Popular periodicals played an indispensable role in the print industry and popular culture in the modern Sinophone world. The tabloids, evening newspapers, sanrikan (‘three-day journals’ – publications which appeared twice a week), weeklies, pictorials and other magazines that were mass-produced and widely circulated in the Guangzhou-Hong Kong-Macau area from the turn of the 20th century onwards present a window not only to Lingnan tradition, Cantonese customs, folk literature, regional commences, cultural activities, the latest fashion and the new ideas of the era, but also to the life and expressions of Cantonese diaspora sojourning in Chinatowns across North and South America, Europe, Nanyang (South-east Asia) and anywhere else they found themselves. They offer vital insights to understanding the heritage of the Pearl River Delta, from which Hong Kong originally derived its popular culture, and the networks of Cantonese culture established around the world.

With the advent of digital humanities, periodical studies have flourished. Numerous databases have established in the past few decades, some on a national scale, such as the Quanguo Baokan Suoyin and Dacheng Old Journals Full-text Database, others with a regional focus, such as the CUHK Digital Repository-Hong Kong Early Tabloid Newspapers and Macau Memory. These collections provide invaluable channels for researchers, including ourselves, to study primary materials. Yet what seems to have been missing until now is a platform that can bridge today’s national and regional administrative boundaries and offer a cross-border ‘Cantonese culture’ take. Until the end of the first half of the last century, there existed between the cities of Guangzhou, Hong Kong and Macau, a constant sharing of authors, cross-border advertisements, overlapping distribution networks and common cultural icons. The historical specificities these presented were the impetus for us to create this website. By building on the works of previous researchers and librarians, we have collected information about popular periodicals stored in various databases, libraries in Hong Kong, Macau and the United Kingdom and private collections to put together the 80 entries found on this site and which together offer a rich expression of a ‘Cantonese cultural region’.

# # # #

Problem to work on → Continue the passage on Cantonese popular periodicals, starting right after its last sentence.

Material provided →
# # # #

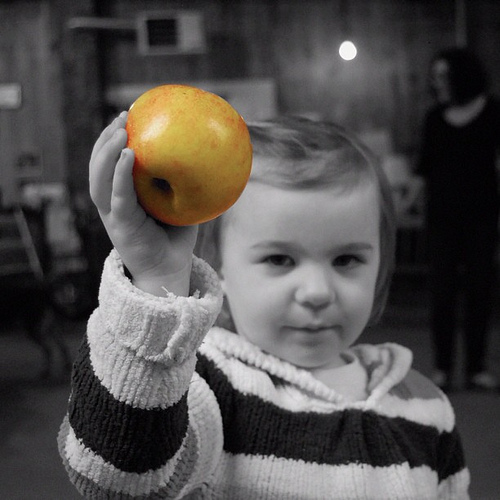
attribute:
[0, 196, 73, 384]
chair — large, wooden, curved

# # # #

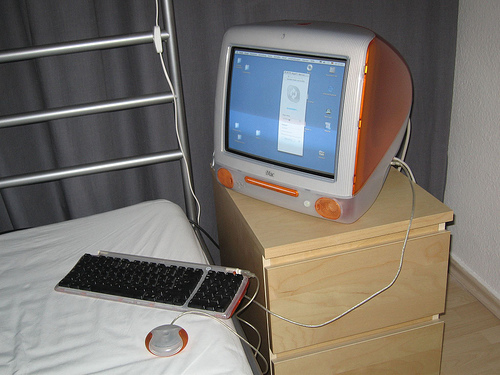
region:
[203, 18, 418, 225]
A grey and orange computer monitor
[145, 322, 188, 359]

# # # #

Result →
While the contents and styles of these periodicals vary widely, each one meets at least one of the following criteria:

1. Having significance as a Cantonese popular culture periodical.

2. Having editors and contributors who played a notable role in one or more of the Hong Kong, Guangzhou or Macau cultural industries.

3. Showing the diversity of Cantonese popular culture.

Our selection is not limited to periodicals published in Guangzhou, Hong Kong or Macau. Also included are a few magazines or pictorials from Shantou, featured to display the area’s own character as part of the Chaoshan (Teo-Swa) culture which has long been a distinctive part of Cantonese culture. Another significant non-metropolitan journal was the ‘hometown magazine’ Hing Mee Monthly, published for nearly ten years in the small village of Hengmei in Zhongshan, but distributed as far off as Cuba. Our selection also includes a few magazines published by Xierong Yinshuguan (Co-prosperous Publishing) during Japan’s occupation of Hong Kong. Though heavily coloured by propaganda, they offer valuable insights into how Cantonese customs and Hong Kong’s cultural industries responded to the demands of that period.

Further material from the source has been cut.